CareTrust’s Metron transaction was just one part of an overarching move to strategically prune the company’s portfolio during the third quarter of the year, which saw the REIT post a net loss of $10.1 million, as compared to net income of $14.5 million this time last year.

Management also pulled off the planned sale of three skilled nursing facilities previously operated by Trillium Healthcare Group in Ohio for $28 million, along with the installation of the Providence Group as the new operator of four additional former Trillium properties.

Before Trillium, that group of buildings had been under the control of Pristine Senior Living and Post-Acute Care, an operator that ran into problems paying its rent and caused persisted headaches for the REIT.

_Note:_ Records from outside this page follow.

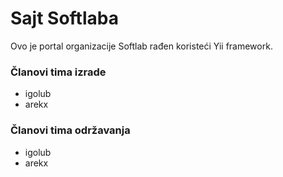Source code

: Sajt Softlaba
===========

Ovo je portal organizacije Softlab rađen koristeći Yii framework.

### Članovi tima izrade
* igolub
* arekx

### Članovi tima održavanja
* igolub
* arekx
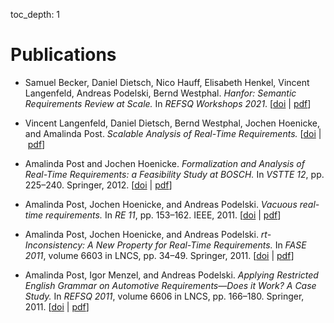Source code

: toc_depth: 1

# Publications

* Samuel Becker, Daniel Dietsch, Nico Hauff, Elisabeth Henkel, Vincent Langenfeld, Andreas Podelski, Bernd Westphal.
  *Hanfor: Semantic Requirements Review at Scale.*
  In *REFSQ Workshops 2021*.
  [<a href="http://ceur-ws.org/Vol-2857/pt3.pdf">doi</a>&nbsp;|&nbsp;<a href="publications/hanfor-semantic-requirements-review-at-scale.pdf">pdf</a>]

* Vincent Langenfeld, Daniel Dietsch, Bernd Westphal, Jochen Hoenicke, and Amalinda Post.
  *Scalable Analysis of Real-Time Requirements.*
  [<a href="http://dx.doi.org/10.1109/RE.2019.00033">doi</a>&nbsp;|&nbsp;<a href="publications/scalable-analysis.pdf">pdf</a>]

* Amalinda Post and Jochen Hoenicke.
  *Formalization and Analysis of Real-Time Requirements: a Feasibility Study at BOSCH.*
  In *VSTTE 12*, pp. 225&ndash;240. Springer, 2012.
  [<a href="http://dx.doi.org/10.1007/978-3-642-27705-4_18">doi</a>&nbsp;|&nbsp;<a href="publications/formalization-analysis-rtrequirements.pdf">pdf</a>]

* Amalinda Post, Jochen Hoenicke, and Andreas Podelski.
  *Vacuous real-time requirements.*
  In *RE 11*, pp. 153&ndash;162. IEEE, 2011.
  [<a href="http://dx.doi.org/10.1109/RE.2011.6051657">doi</a>&nbsp;|&nbsp;<a href="publications/vacuous-consistency.pdf">pdf</a>]
  
* Amalinda Post, Jochen Hoenicke, and Andreas Podelski.
  *rt-Inconsistency: A New Property for Real-Time Requirements.*
  In *FASE 2011*, volume 6603 in LNCS, pp. 34&ndash;49. Springer, 2011.
  [<a href="http://dx.doi.org/10.1007/978-3-642-19811-3_4">doi</a>&nbsp;|&nbsp;<a href="publications/rt-inconsistency.pdf">pdf</a>]
  
* Amalinda Post, Igor Menzel, and Andreas Podelski.
  *Applying Restricted English Grammar on Automotive Requirements—Does it Work? A Case Study.*
  In *REFSQ 2011*, volume 6606 in LNCS, pp. 166&ndash;180. Springer, 2011.
  [<a href="http://dx.doi.org/10.1007/978-3-642-19858-8_17">doi</a>&nbsp;|&nbsp;<a href="publications/applying-restricted-grammar.pdf">pdf</a>]
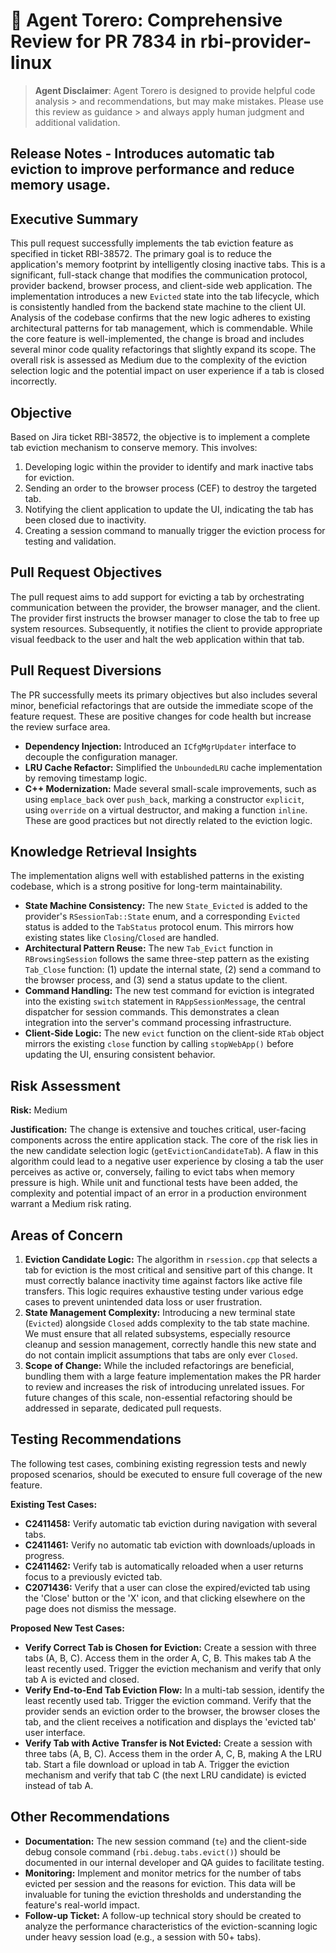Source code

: # 🎯 Agent Torero: Comprehensive Review for PR 7834 in rbi-provider-linux
> **Agent Disclaimer**: Agent Torero is designed to provide helpful code analysis > and recommendations, but may make mistakes. Please use this review as guidance > and always apply human judgment and additional validation.
## Release Notes - Introduces automatic tab eviction to improve performance and reduce memory usage.
## Executive Summary
This pull request successfully implements the tab eviction feature as specified in ticket RBI-38572. The primary goal is to reduce the application's memory footprint by intelligently closing inactive tabs. This is a significant, full-stack change that modifies the communication protocol, provider backend, browser process, and client-side web application. The implementation introduces a new `Evicted` state into the tab lifecycle, which is consistently handled from the backend state machine to the client UI. Analysis of the codebase confirms that the new logic adheres to existing architectural patterns for tab management, which is commendable. While the core feature is well-implemented, the change is broad and includes several minor code quality refactorings that slightly expand its scope. The overall risk is assessed as Medium due to the complexity of the eviction selection logic and the potential impact on user experience if a tab is closed incorrectly.

## Objective
Based on Jira ticket RBI-38572, the objective is to implement a complete tab eviction mechanism to conserve memory. This involves:
1.  Developing logic within the provider to identify and mark inactive tabs for eviction.
2.  Sending an order to the browser process (CEF) to destroy the targeted tab.
3.  Notifying the client application to update the UI, indicating the tab has been closed due to inactivity.
4.  Creating a session command to manually trigger the eviction process for testing and validation.

## Pull Request Objectives
The pull request aims to add support for evicting a tab by orchestrating communication between the provider, the browser manager, and the client. The provider first instructs the browser manager to close the tab to free up system resources. Subsequently, it notifies the client to provide appropriate visual feedback to the user and halt the web application within that tab.

## Pull Request Diversions
The PR successfully meets its primary objectives but also includes several minor, beneficial refactorings that are outside the immediate scope of the feature request. These are positive changes for code health but increase the review surface area.
*   **Dependency Injection:** Introduced an `ICfgMgrUpdater` interface to decouple the configuration manager.
*   **LRU Cache Refactor:** Simplified the `UnboundedLRU` cache implementation by removing timestamp logic.
*   **C++ Modernization:** Made several small-scale improvements, such as using `emplace_back` over `push_back`, marking a constructor `explicit`, using `override` on a virtual destructor, and making a function `inline`. These are good practices but not directly related to the eviction logic.

## Knowledge Retrieval Insights
The implementation aligns well with established patterns in the existing codebase, which is a strong positive for long-term maintainability.
*   **State Machine Consistency:** The new `State_Evicted` is added to the provider's `RSessionTab::State` enum, and a corresponding `Evicted` status is added to the `TabStatus` protocol enum. This mirrors how existing states like `Closing`/`Closed` are handled.
*   **Architectural Pattern Reuse:** The new `Tab_Evict` function in `RBrowsingSession` follows the same three-step pattern as the existing `Tab_Close` function: (1) update the internal state, (2) send a command to the browser process, and (3) send a status update to the client.
*   **Command Handling:** The new test command for eviction is integrated into the existing `switch` statement in `RAppSessionMessage`, the central dispatcher for session commands. This demonstrates a clean integration into the server's command processing infrastructure.
*   **Client-Side Logic:** The new `evict` function on the client-side `RTab` object mirrors the existing `close` function by calling `stopWebApp()` before updating the UI, ensuring consistent behavior.

## Risk Assessment
**Risk:** Medium

**Justification:** The change is extensive and touches critical, user-facing components across the entire application stack. The core of the risk lies in the new candidate selection logic (`getEvictionCandidateTab`). A flaw in this algorithm could lead to a negative user experience by closing a tab the user perceives as active or, conversely, failing to evict tabs when memory pressure is high. While unit and functional tests have been added, the complexity and potential impact of an error in a production environment warrant a Medium risk rating.

## Areas of Concern
1.  **Eviction Candidate Logic:** The algorithm in `rsession.cpp` that selects a tab for eviction is the most critical and sensitive part of this change. It must correctly balance inactivity time against factors like active file transfers. This logic requires exhaustive testing under various edge cases to prevent unintended data loss or user frustration.
2.  **State Management Complexity:** Introducing a new terminal state (`Evicted`) alongside `Closed` adds complexity to the tab state machine. We must ensure that all related subsystems, especially resource cleanup and session management, correctly handle this new state and do not contain implicit assumptions that tabs are only ever `Closed`.
3.  **Scope of Change:** While the included refactorings are beneficial, bundling them with a large feature implementation makes the PR harder to review and increases the risk of introducing unrelated issues. For future changes of this scale, non-essential refactoring should be addressed in separate, dedicated pull requests.

## Testing Recommendations
The following test cases, combining existing regression tests and newly proposed scenarios, should be executed to ensure full coverage of the new feature.

**Existing Test Cases:**
*   **C2411458:** Verify automatic tab eviction during navigation with several tabs.
*   **C2411461:** Verify no automatic tab eviction with downloads/uploads in progress.
*   **C2411462:** Verify tab is automatically reloaded when a user returns focus to a previously evicted tab.
*   **C2071436:** Verify that a user can close the expired/evicted tab using the 'Close' button or the 'X' icon, and that clicking elsewhere on the page does not dismiss the message.

**Proposed New Test Cases:**
*   **Verify Correct Tab is Chosen for Eviction:** Create a session with three tabs (A, B, C). Access them in the order A, C, B. This makes tab A the least recently used. Trigger the eviction mechanism and verify that only tab A is evicted and closed.
*   **Verify End-to-End Tab Eviction Flow:** In a multi-tab session, identify the least recently used tab. Trigger the eviction command. Verify that the provider sends an eviction order to the browser, the browser closes the tab, and the client receives a notification and displays the 'evicted tab' user interface.
*   **Verify Tab with Active Transfer is Not Evicted:** Create a session with three tabs (A, B, C). Access them in the order A, C, B, making A the LRU tab. Start a file download or upload in tab A. Trigger the eviction mechanism and verify that tab C (the next LRU candidate) is evicted instead of tab A.

## Other Recommendations
- **Documentation:** The new session command (`te`) and the client-side debug console command (`rbi.debug.tabs.evict()`) should be documented in our internal developer and QA guides to facilitate testing.
- **Monitoring:** Implement and monitor metrics for the number of tabs evicted per session and the reasons for eviction. This data will be invaluable for tuning the eviction thresholds and understanding the feature's real-world impact.
- **Follow-up Ticket:** A follow-up technical story should be created to analyze the performance characteristics of the eviction-scanning logic under heavy session load (e.g., a session with 50+ tabs).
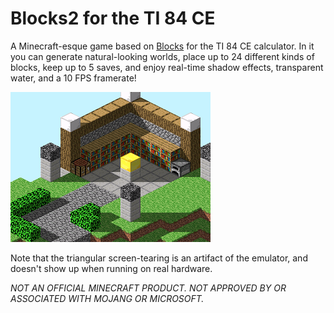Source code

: # Blocks2 for the TI 84 CE

A Minecraft-esque game based on [Blocks](https://github.com/TheScienceElf/Blocks-TI-84) for the TI 84 CE calculator. In it you can generate natural-looking worlds, place up to 24 different kinds of blocks, keep up to 5 saves, and enjoy real-time shadow effects, transparent water, and a 10 FPS framerate!

![Screenshot](Screenshot.png)

Note that the triangular screen-tearing
is an artifact of the emulator, and doesn't show up when running on real hardware.

*NOT AN OFFICIAL MINECRAFT PRODUCT. NOT APPROVED BY OR ASSOCIATED WITH MOJANG OR MICROSOFT.* 
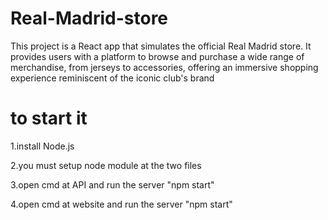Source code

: # Real-Madrid-store
This project is a React app that simulates the official Real Madrid store. It provides users with a platform to browse and purchase a wide range of merchandise, from jerseys to accessories, offering an immersive shopping experience reminiscent of the iconic club's brand
# to start it 
1.install Node.js

2.you must setup node module at the two files

3.open cmd at API and run the server "npm start"

4.open cmd at website and run the server "npm start"

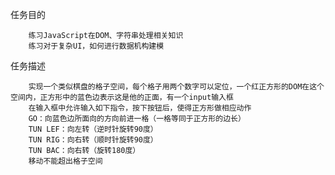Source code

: 任务目的

        练习JavaScript在DOM、字符串处理相关知识
        练习对于复杂UI，如何进行数据机构建模
        
任务描述

        实现一个类似棋盘的格子空间，每个格子用两个数字可以定位，一个红正方形的DOM在这个空间内，正方形中的蓝色边表示这是他的正面，有一个input输入框
        在输入框中允许输入如下指令，按下按钮后，使得正方形做相应动作
        GO：向蓝色边所面向的方向前进一格（一格等同于正方形的边长）
        TUN LEF：向左转（逆时针旋转90度）
        TUN RIG：向右转（顺时针旋转90度）
        TUN BAC：向右转（旋转180度）
        移动不能超出格子空间
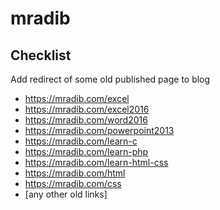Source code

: # mradib


## Checklist

Add redirect of some old published page to blog
- https://mradib.com/excel
- https://mradib.com/excel2016
- https://mradib.com/word2016
- https://mradib.com/powerpoint2013
- https://mradib.com/learn-c
- https://mradib.com/learn-php
- https://mradib.com/learn-html-css
- https://mradib.com/html
- https://mradib.com/css
- [any other old links]
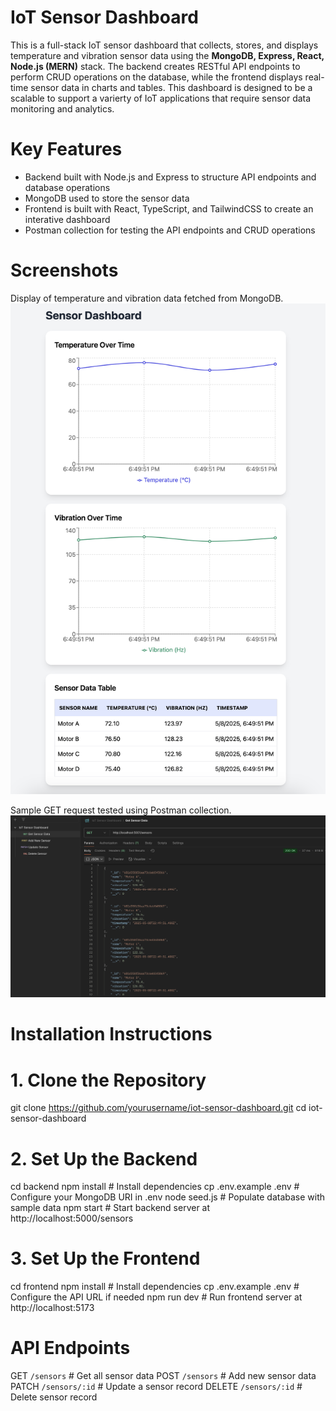 # IoT Sensor Dashboard

This is a full-stack IoT sensor dashboard that collects, stores, and displays temperature and vibration sensor data using the **MongoDB, Express, React, Node.js (MERN)** stack. The backend creates RESTful API endpoints to perform CRUD operations on the database, while the frontend displays real-time sensor data in charts and tables. This dashboard is designed to be a scalable to support a varierty of IoT applications that require sensor data monitoring and analytics.

# Key Features

- Backend built with Node.js and Express to structure API endpoints and database operations
- MongoDB used to store the sensor data
- Frontend is built with React, TypeScript, and TailwindCSS to create an interative dashboard
- Postman collection for testing the API endpoints and CRUD operations


# Screenshots

Display of temperature and vibration data fetched from MongoDB.
<img src="screenshots/dashboard.png" alt="IoT Dashboard Screenshot" width="700"/>


Sample GET request tested using Postman collection.
<img src="screenshots/postman.png" alt="Postman API Testing Screenshot" width="700"/>


# Installation Instructions

# 1. Clone the Repository
git clone https://github.com/yourusername/iot-sensor-dashboard.git
cd iot-sensor-dashboard

# 2️. Set Up the Backend
cd backend
npm install  # Install dependencies
cp .env.example .env  # Configure your MongoDB URI in .env
node seed.js  # Populate database with sample data
npm start  # Start backend server at http://localhost:5000/sensors

# 3. Set Up the Frontend
cd frontend
npm install  # Install dependencies
cp .env.example .env  # Configure the API URL if needed
npm run dev # Run frontend server at http://localhost:5173


# API Endpoints

GET     `/sensors`      # Get all sensor data
POST    `/sensors`      # Add new sensor data
PATCH   `/sensors/:id`  # Update a sensor record
DELETE  `/sensors/:id`  # Delete sensor record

“Believe me, we’ve beaten ourselves up pretty hard over that one, and it hasn’t been fun, because the problems we had largely are that one investment that we made four years ago, when we were barely a year old,” Stapley said of the Pristine deal, which came shortly after CareTrust’s spin-off from operator The Ensign Group (Nasdaq: ENSG) in 2014.

As he had previously, Sedgwick blamed problems with Pristine and Trillium on their general unfamiliarity with the Ohio marketplace.

“One of the things that we’ve learned from the Pristine situation is that we give much more weight to local operators,” he said. “It’s not so much the size of the operator that matters, it’s: How successful have they been in that market? How well do they know the market? And what are the relationships like?”

Pristine’s issues with the facilities also trickled down to Trio Healthcare, which had taken over seven other former Pristine properties in the metropolitan Dayton market in 2018. That operator was forced to contend with a property that received a Special Focus Facility designation immediately prior to taking over, as well as the ejection of several buildings from a preferred provider network.

As a result, CareTrust reduced Trio’s rent on the properties by $4.2 million per year.

“They have fought back from these challenges and others, but this quarter, it became apparent that we could no longer view this portfolio’s performance as only a runway or timing issue,” Sedgwick said.

All that said, Sedgwick and Stapley framed the third-quarter portfolio cleanup as an overall positive, with the proceeds from the Metron and Trillium sales set to be deployed back into the REIT; the company also gained a deep “bench of backup operators” ready to step into any future distress.

“We’re pleased to say that we have significantly de-risked our portfolio in a relatively short period of time, and these issues are or very soon will be all behind us,” Sedgwick said. “The long-term benefits of these changes can’t be over-emphasized.”

Shares of CareTrust fell $0.96, or 4.5%, in Friday’s trading to close the week at $20.51.